• **About this exercise**: Across all lines of the entries, tally those with the word "mean" in them. The reply is the tally, by itself.

• **Task data**:
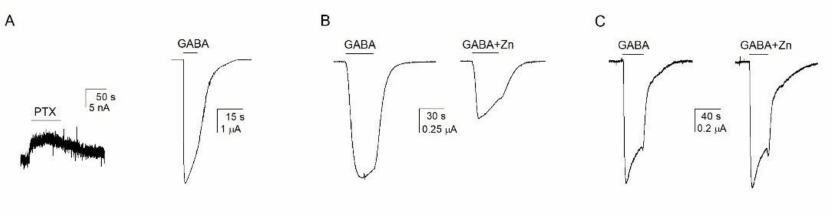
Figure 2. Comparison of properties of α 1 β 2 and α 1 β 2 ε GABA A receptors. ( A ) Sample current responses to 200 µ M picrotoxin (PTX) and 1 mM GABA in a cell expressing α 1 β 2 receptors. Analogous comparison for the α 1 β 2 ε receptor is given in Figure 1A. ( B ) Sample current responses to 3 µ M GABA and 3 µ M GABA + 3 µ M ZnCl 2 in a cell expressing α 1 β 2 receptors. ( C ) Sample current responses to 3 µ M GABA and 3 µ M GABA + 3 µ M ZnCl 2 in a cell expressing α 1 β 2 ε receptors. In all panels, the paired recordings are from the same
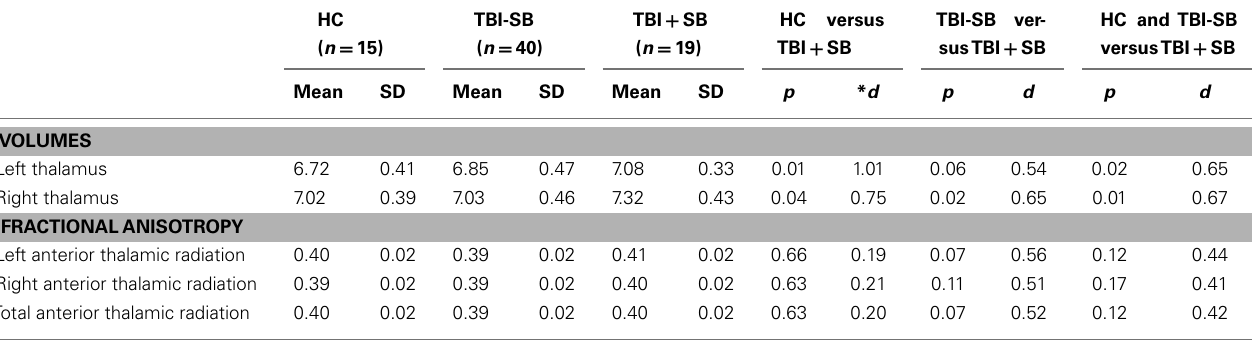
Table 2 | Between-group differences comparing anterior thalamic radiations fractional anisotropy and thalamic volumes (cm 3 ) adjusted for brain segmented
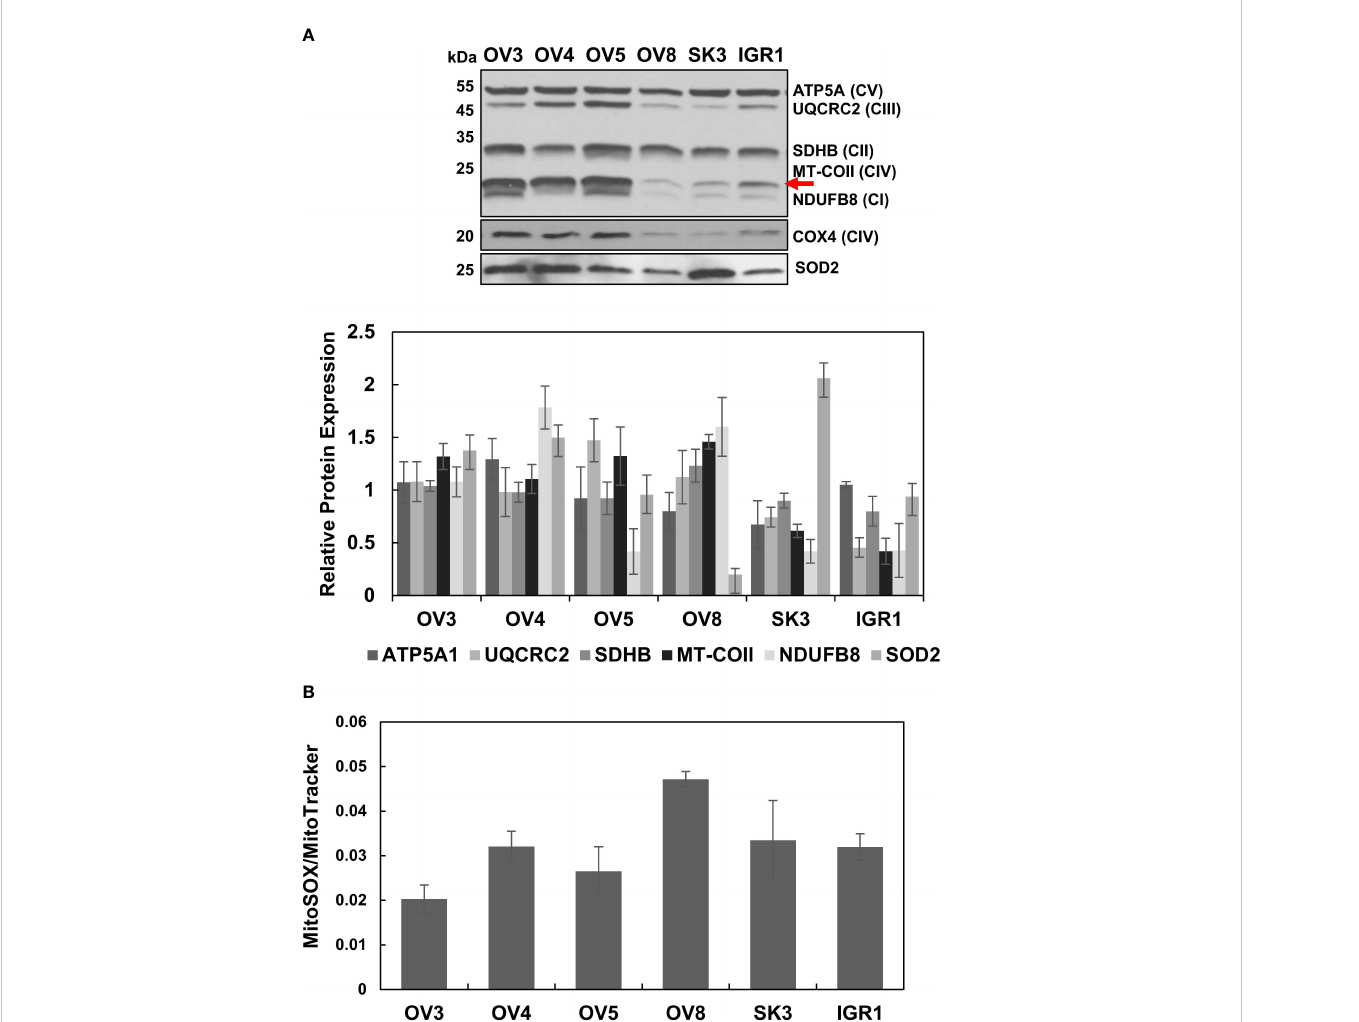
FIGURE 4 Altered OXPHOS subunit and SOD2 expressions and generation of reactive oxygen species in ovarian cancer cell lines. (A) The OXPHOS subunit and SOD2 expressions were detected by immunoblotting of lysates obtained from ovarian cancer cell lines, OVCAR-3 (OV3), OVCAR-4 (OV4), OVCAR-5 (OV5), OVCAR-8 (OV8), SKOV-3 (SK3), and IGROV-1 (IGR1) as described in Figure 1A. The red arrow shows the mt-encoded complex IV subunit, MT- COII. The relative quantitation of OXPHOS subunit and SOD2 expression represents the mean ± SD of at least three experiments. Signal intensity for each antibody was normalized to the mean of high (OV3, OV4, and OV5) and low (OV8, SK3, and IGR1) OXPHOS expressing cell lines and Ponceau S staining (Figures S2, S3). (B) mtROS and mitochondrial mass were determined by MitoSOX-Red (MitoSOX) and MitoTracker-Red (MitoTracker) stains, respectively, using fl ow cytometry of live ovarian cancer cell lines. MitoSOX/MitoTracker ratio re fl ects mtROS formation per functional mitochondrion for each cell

* * *

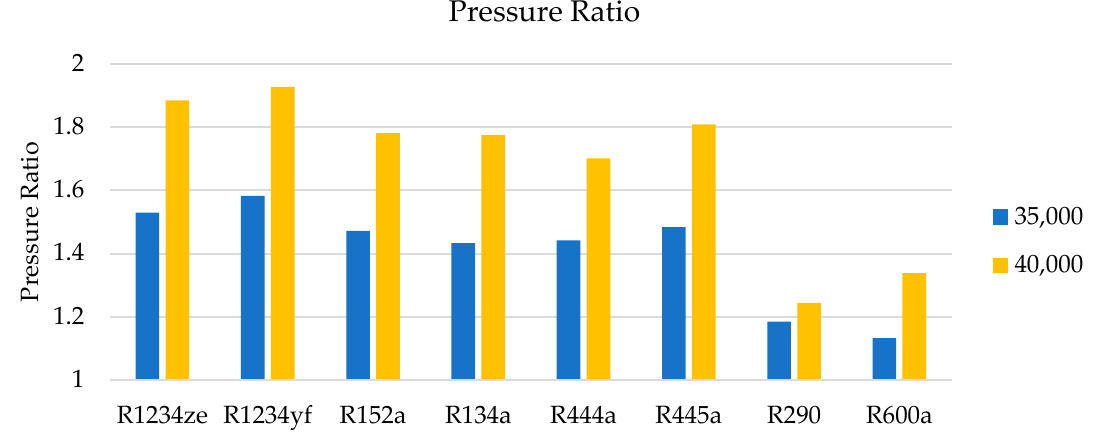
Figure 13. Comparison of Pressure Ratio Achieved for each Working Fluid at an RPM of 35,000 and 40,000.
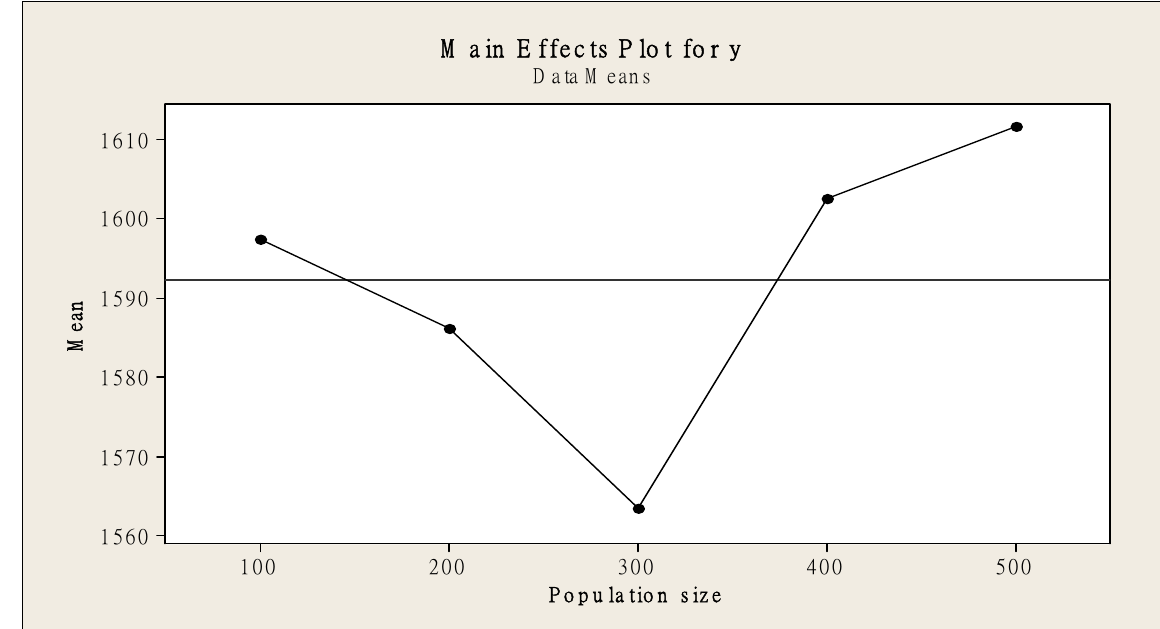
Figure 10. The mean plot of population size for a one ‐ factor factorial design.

--

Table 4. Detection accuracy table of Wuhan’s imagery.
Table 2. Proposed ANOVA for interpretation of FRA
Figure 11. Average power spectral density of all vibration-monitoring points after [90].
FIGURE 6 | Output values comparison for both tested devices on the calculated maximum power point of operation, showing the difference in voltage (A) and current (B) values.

• **Written solution**: 2